People dive in wetsuits and standards 80's without weights all the time, because there are a ton of people who only float when their lungs are bursting full, and that's just to keep just their lips clear of the water, which is hardly a safe condition to be in the water even when it is as still as a lake.
I sink my gear and intro divers gear when I am not using it all the time. I only use al80 and al63s. So the only postiive buoyancy possibly available is the exposure protection. (Not everyone uses postive buoyancy exposure protection.)
So there is any real amount of positive life available except through a high lift BCD. More importantly, in a rescue situation 10 pounds positive buoyancy won't keep the airway clear, in real ocean conditions. In six foot rollers, with chop and spray, I want that victim on a boat, but until they are on the boat, I want the next best thing. I want their head well clear of the water.
The head clear of the water? Isn't that too bouyant?
Now imagine the typical upright panicked diver whose mouth in at the bottom of their face, mostly. The mouth is not at eye level.
If they suck water and start choking they get negative, because they lose their lung buoyancy. The only thing they need when choking is their head well clear of the water so they can stop panicking. That is to say, a high lift BCD is needed.
Notice at this point we have not even covered the fact that the panicked bicycle kick of a diver at the surface can become a kick that pulls them down with a fair amount of force. If you have not seen this happen, then I am glad for you. But divers exerting more leg effort resulting in more downward pull from the top upper surface of the thigh being brought up violently parallell to the surface is just a basic part of a rescue course, at least where I am from. It's why the most experienced diver should be the victim, because it is hard to dive badly until you have seen just how badly people can dive when panicked. Panicked means nothing effective, and much counterproductive action. Rescuing a diver is not about how we think they should be diving, but how to remove them from danger with as little fuss as possible. Thus high lift BCDs which immediately solve surface problems. Because the weight belt drop does not do poop.
Huge amounts of lift is ludicrous and unnecessary until it is needed, and then it is just silly to have thought that avoiding using high lift BCDs is a good idea, simply because somebody on the internet said they were ludicrous. I am happy to be though of as ludicrous, then. In a drysuit you are wearing a tool that might give 30-40 pounds of lift plus the BCD lift. In the tropics we don't have that. We only have the BCD.
We can dive with minimal gear when we are playing around. I dive with tanks and no BCDs all the time. But those are specifically FU dives because I am not even slightly available to other divers. in any sense.
When I am in charge of divers, especially when there are intro divers, making me or them immediately enormously positively buoyant is a requirement for safety, because until their head is well clear of the water there is no solution to panicking and choking.
That is after all why we define confined water as water in which we can immediately stand up, because head clear of the water in necessary to calm people down.

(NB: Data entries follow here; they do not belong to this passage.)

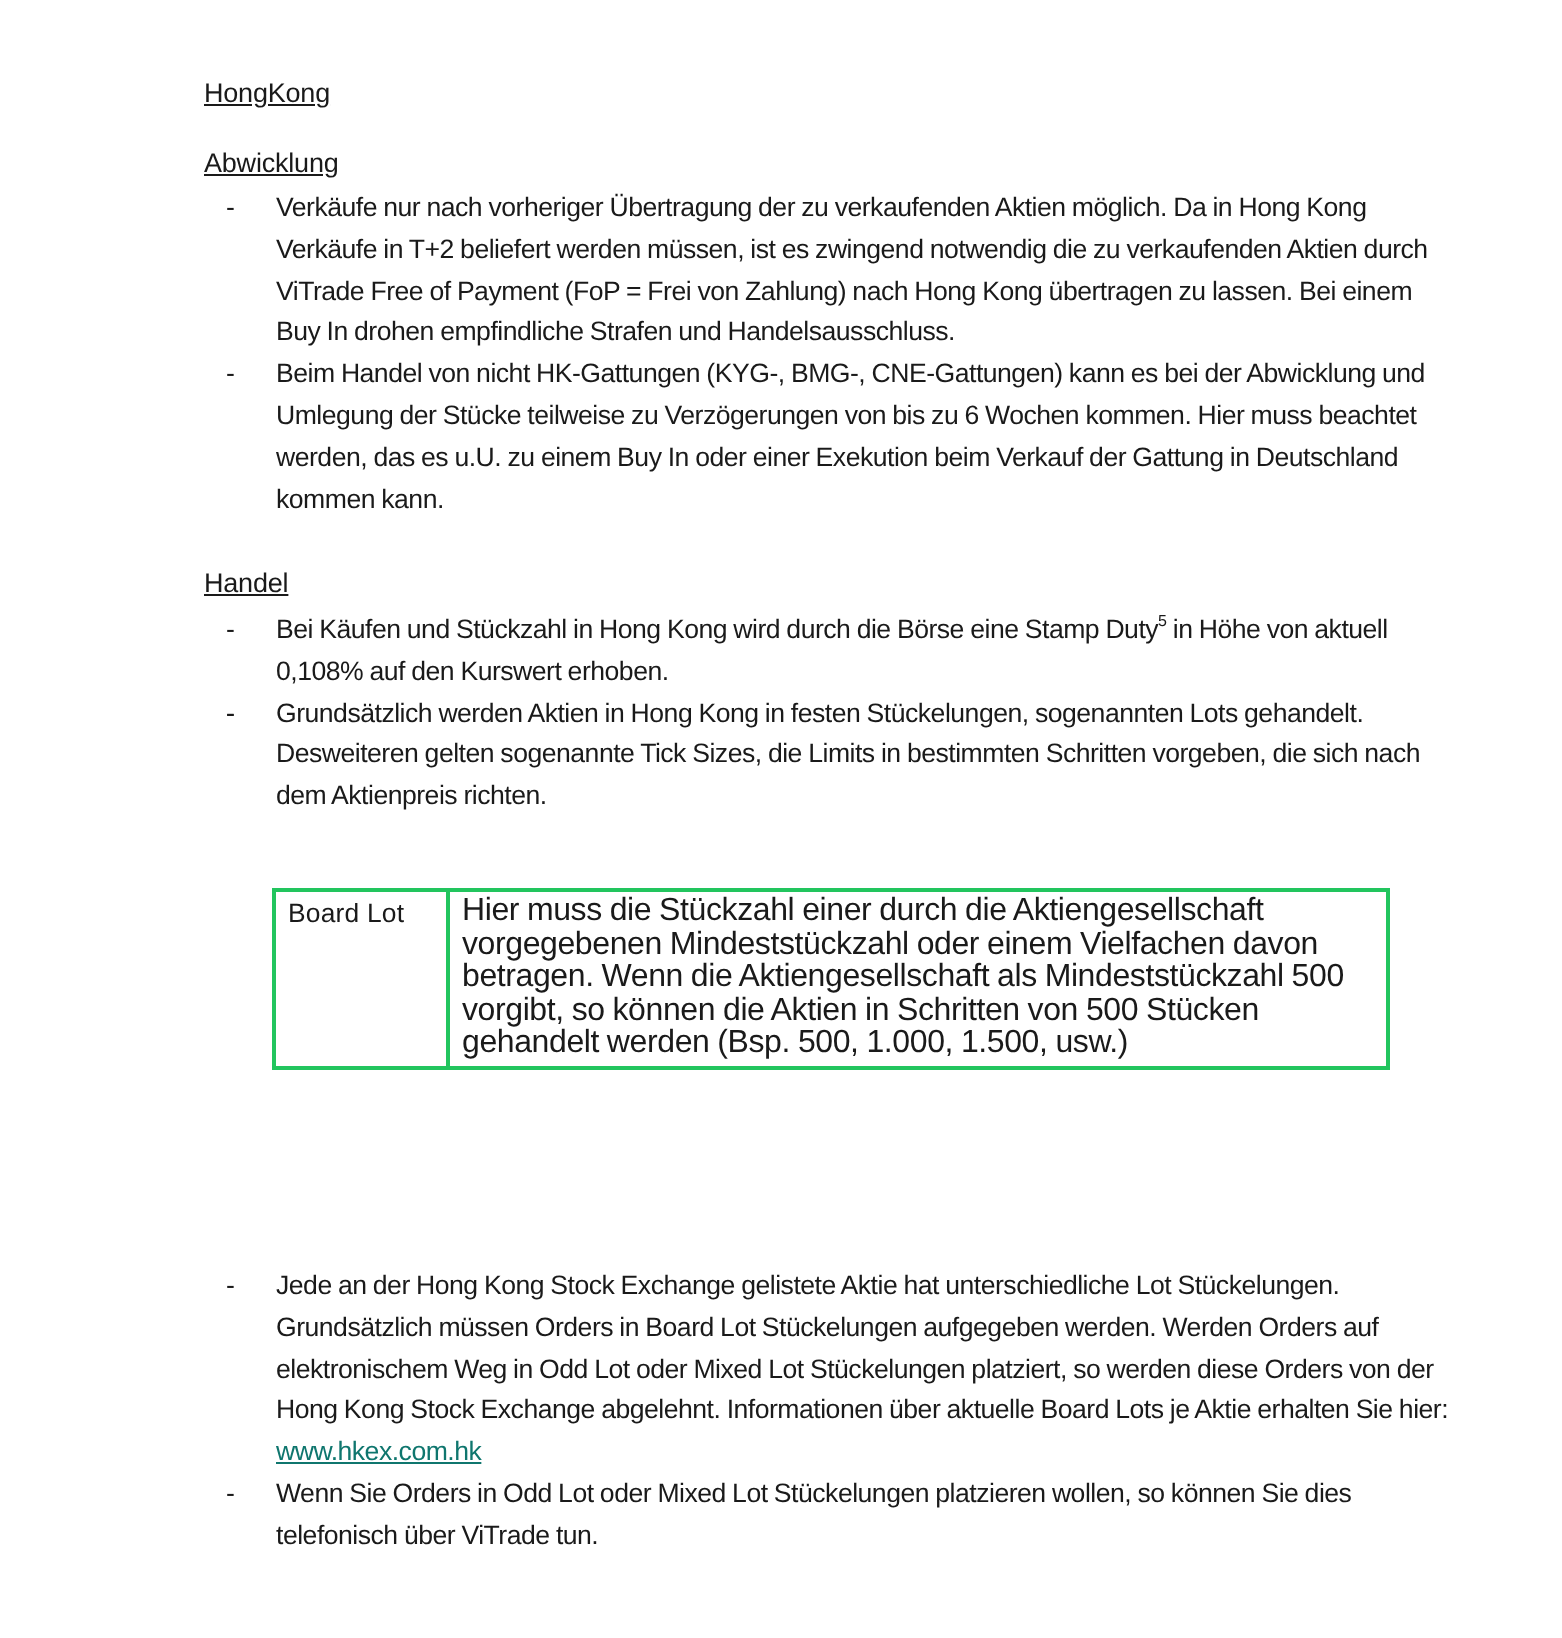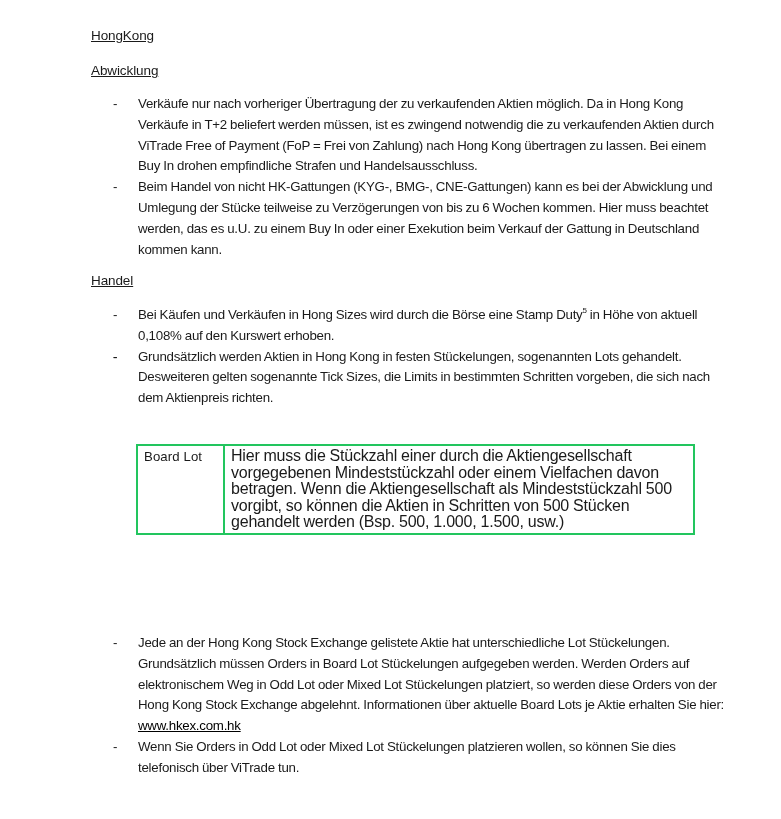--- a/index.html
+++ b/index.html
@@ -21,21 +21,21 @@
       top: 0;
       width: 781px;
       height: 819px;
     }
     .heading {
       position: absolute;
       left: 90px;
       font-size: 13.5px;
       text-decoration: underline;
       letter-spacing: -0.1px;
-      margin: 1px;
+      margin: 12px;
       font-weight: normal;
     }
     .list {
       position: absolute;
       left: 90px;
       width: 640px;
       margin: 0;
       padding: 0;
       list-style: none;
     }
@@ -51,21 +51,21 @@
       position: absolute;
       left: 23px;
       top: 0;
     }
     sup {
       font-size: 8px;
       line-height: 0;
       vertical-align: 6px;
     }
     a.link {
-      color: #000000;
+      color: #0f766e;
       text-decoration: underline;
     }
     table.lots {
       position: absolute;
       left: 136px;
       top: 444px;
       width: 559px;
       border-collapse: collapse;
     }
     table.lots td {
@@ -106,21 +106,21 @@
       <span class="dash">-</span>
       <span>Beim Handel von nicht HK-Gattungen (KYG-, BMG-, CNE-Gattungen) kann es bei der Abwicklung und Umlegung der Stücke teilweise zu Verzögerungen von bis zu 6 Wochen kommen. Hier muss beachtet werden, das es u.U. zu einem Buy In oder einer Exekution beim Verkauf der Gattung in Deutschland kommen kann.</span>
     </li>
   </ul>
 
   <h2 class="heading" style="top:272px;">Handel</h2>
 
   <ul class="list" style="top:305px;">
     <li>
       <span class="dash">-</span>
-      <span>Bei Käufen und Verkäufen in Hong Sizes wird durch die Börse eine Stamp Duty</span><sup>5</sup><span> in Höhe von aktuell 0,108% auf den Kurswert erhoben.</span>
+      <span>Bei Käufen und Stückzahl in Hong Kong wird durch die Börse eine Stamp Duty</span><sup>5</sup><span> in Höhe von aktuell 0,108% auf den Kurswert erhoben.</span>
     </li>
     <li>
       <span class="dash">-</span>
     </li>
     <li>
       <span class="dash">-</span>
       <span>Grundsätzlich werden Aktien in Hong Kong in festen Stückelungen, sogenannten Lots gehandelt. Desweiteren gelten sogenannte Tick Sizes, die Limits in bestimmten Schritten vorgeben, die sich nach dem Aktienpreis richten.</span>
     </li>
   </ul>
 

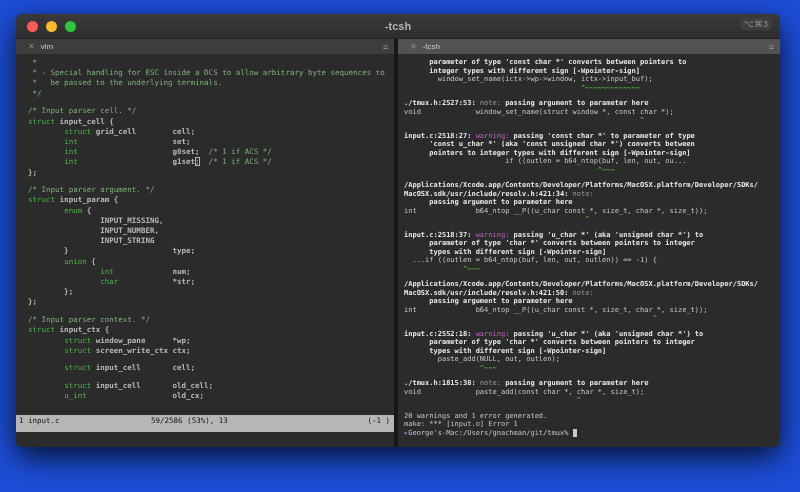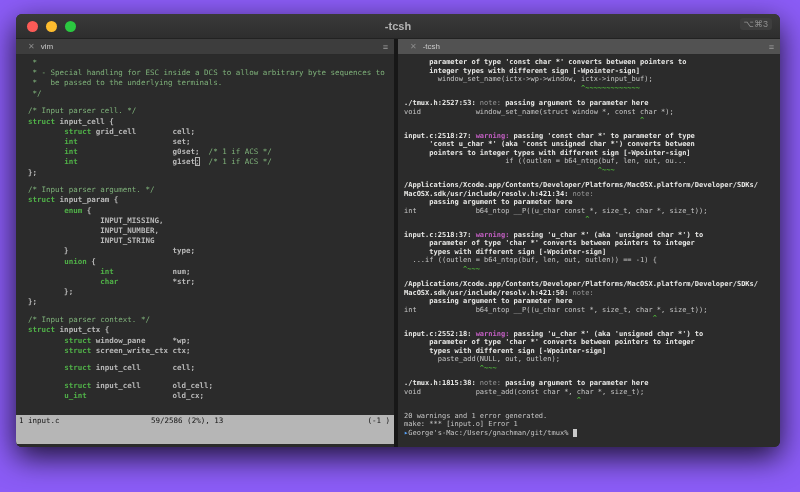--- a/index.html
+++ b/index.html
@@ -1,16 +1,16 @@
 <!DOCTYPE html>
 <html><head>
 <meta charset="utf-8">
 <style>
   html,body{margin:0;padding:0;background:#000;}
-  .stage{position:relative;width:800px;height:492px;background:#8b5cf6;overflow:hidden;
+  .stage{position:relative;width:800px;height:492px;background:#1d4ed8;overflow:hidden;
          font-family:"Liberation Sans",sans-serif;}
   .window{position:absolute;left:16px;top:14px;width:764px;height:433px;
           background:#2b2b2b;border-radius:6px;overflow:hidden;
           box-shadow:0 10px 30px rgba(0,0,0,.8);}
   .titlebar{height:24px;background:linear-gradient(#3a3a3a,#2e2e2e);
             border-bottom:1px solid #222;position:relative;display:flex;align-items:center;}
   .lights{display:flex;gap:8px;padding-left:11px;}
   .light{width:11px;height:11px;border-radius:50%;}
   .light.red{background:#fc5b57;}
   .light.yellow{background:#fdbc2e;}
@@ -29,32 +29,32 @@
   .pane-titlebar.inactive{background:#3d3d3d;border-bottom:1px solid #2a2a2a;}
   .pane-titlebar.active{background:#525252;border-bottom:1px solid #2a2a2a;}
   .pt-close{color:#8a8a8a;font-size:8px;margin:0 6px 0 12px;cursor:default;}
   .pt-menu{margin-left:auto;margin-right:6px;color:#9d9d9d;font-size:9px;}
   .term{white-space:pre;font-family:"DejaVu Sans Mono",monospace;overflow:hidden;}
   .term.vim{font-size:7.5px;line-height:10.2px;padding:3px 0 0 12px;height:357px;flex:none;}
   .term.shell{font-size:7px;line-height:8.5px;padding:3px 0 0 6px;flex:1;}
   .line{min-height:1em;}
   
   .c{color:#7fb27a;}            
-  .k{color:#50b148;font-weight:bold;} 
+  .k{color:#50b148;font-weight:normal;} 
   .p{color:#b8b8b8;font-weight:bold;}            
   
   .w{color:#e8e8e6;font-weight:bold;}  
   .g{color:#999999;font-weight:normal;}  
-  .m{color:#c45fc4;font-weight:bold;}  
+  .m{color:#c45fc4;font-weight:normal;}  
   .n{color:#4fb83a;font-weight:bold;}  
   .t{color:#c6c6c6;}                   
   .b{color:#5aa7ff;}                   
   .curh{color:#b8b8b8;box-shadow:inset 0 0 0 1px #b4b4b4;} 
   .curb{background:#c9c9c9;color:#2b2b2b;}                 
-  .statusbar{height:29px;background:#b6b6b6;color:#141414;position:relative;
+  .statusbar{height:17px;background:#b6b6b6;color:#141414;position:relative;
              font-family:"DejaVu Sans Mono",monospace;font-size:7.5px;line-height:11px;
              flex:none;}
   .sb-left{position:absolute;left:3px;}
   .sb-center{position:absolute;left:135px;}
   .sb-right{position:absolute;right:4px;}
   .pane-rest{flex:1;background:#2b2b2b;}
 </style>
 </head>
 <body>
 
@@ -75,21 +75,21 @@
 
       <div class="pane left">
         <div class="pane-titlebar inactive">
           <span class="pt-close">✕</span>
           <span>vim</span>
           <span class="pt-menu">≡</span>
         </div>
         <div class="term vim" id="left-term"><div class="line"><span class="c"> *</span></div><div class="line"><span class="c"> * - Special handling for ESC inside a DCS to allow arbitrary byte sequences to</span></div><div class="line"><span class="c"> *   be passed to the underlying terminals.</span></div><div class="line"><span class="c"> */</span></div><div class="line"></div><div class="line"><span class="c">/* Input parser cell. */</span></div><div class="line"><span class="k">struct</span><span class="p"> input_cell {</span></div><div class="line"><span class="p">        </span><span class="k">struct</span><span class="p"> grid_cell        cell;</span></div><div class="line"><span class="p">        </span><span class="k">int</span><span class="p">                     set;</span></div><div class="line"><span class="p">        </span><span class="k">int</span><span class="p">                     g0set;</span><span class="c">  /* 1 if ACS */</span></div><div class="line"><span class="p">        </span><span class="k">int</span><span class="p">                     g1set</span><span class="curh">;</span><span class="c">  /* 1 if ACS */</span></div><div class="line"><span class="p">};</span></div><div class="line"></div><div class="line"><span class="c">/* Input parser argument. */</span></div><div class="line"><span class="k">struct</span><span class="p"> input_param {</span></div><div class="line"><span class="p">        </span><span class="k">enum</span><span class="p"> {</span></div><div class="line"><span class="p">                INPUT_MISSING,</span></div><div class="line"><span class="p">                INPUT_NUMBER,</span></div><div class="line"><span class="p">                INPUT_STRING</span></div><div class="line"><span class="p">        }                       type;</span></div><div class="line"><span class="p">        </span><span class="k">union</span><span class="p"> {</span></div><div class="line"><span class="p">                </span><span class="k">int</span><span class="p">             num;</span></div><div class="line"><span class="p">                </span><span class="k">char</span><span class="p">            *str;</span></div><div class="line"><span class="p">        };</span></div><div class="line"><span class="p">};</span></div><div class="line"></div><div class="line"><span class="c">/* Input parser context. */</span></div><div class="line"><span class="k">struct</span><span class="p"> input_ctx {</span></div><div class="line"><span class="p">        </span><span class="k">struct</span><span class="p"> window_pane      *wp;</span></div><div class="line"><span class="p">        </span><span class="k">struct</span><span class="p"> screen_write_ctx ctx;</span></div><div class="line"></div><div class="line"><span class="p">        </span><span class="k">struct</span><span class="p"> input_cell       cell;</span></div><div class="line"></div><div class="line"><span class="p">        </span><span class="k">struct</span><span class="p"> input_cell       old_cell;</span></div><div class="line"><span class="p">        </span><span class="k">u_int</span><span class="p">                   old_cx;</span></div></div>
         <div class="statusbar">
           <span class="sb-left">1 input.c</span>
-          <span class="sb-center">59/2586 (2%), 13</span>
+          <span class="sb-center">59/2586 (53%), 13</span>
           <span class="sb-right">(-1 )</span>
         </div>
         <div class="pane-rest"></div>
       </div>
 
       <div class="divider"></div>
 
       <div class="pane right">
         <div class="pane-titlebar active">
           <span class="pt-close">✕</span>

I get that people should be able to blah blah blah. In the real world, once someone panicks, we cannot worry about what we want them to do. We can only do our job which is to remove them from danger as soon as possible, with an minimum of fuss, so they can calm down and maybe won't drown, or more practically maybe won't decide to never dive again. Because professional.
Thus high lift BCDs. As ludicrous as you may think they are.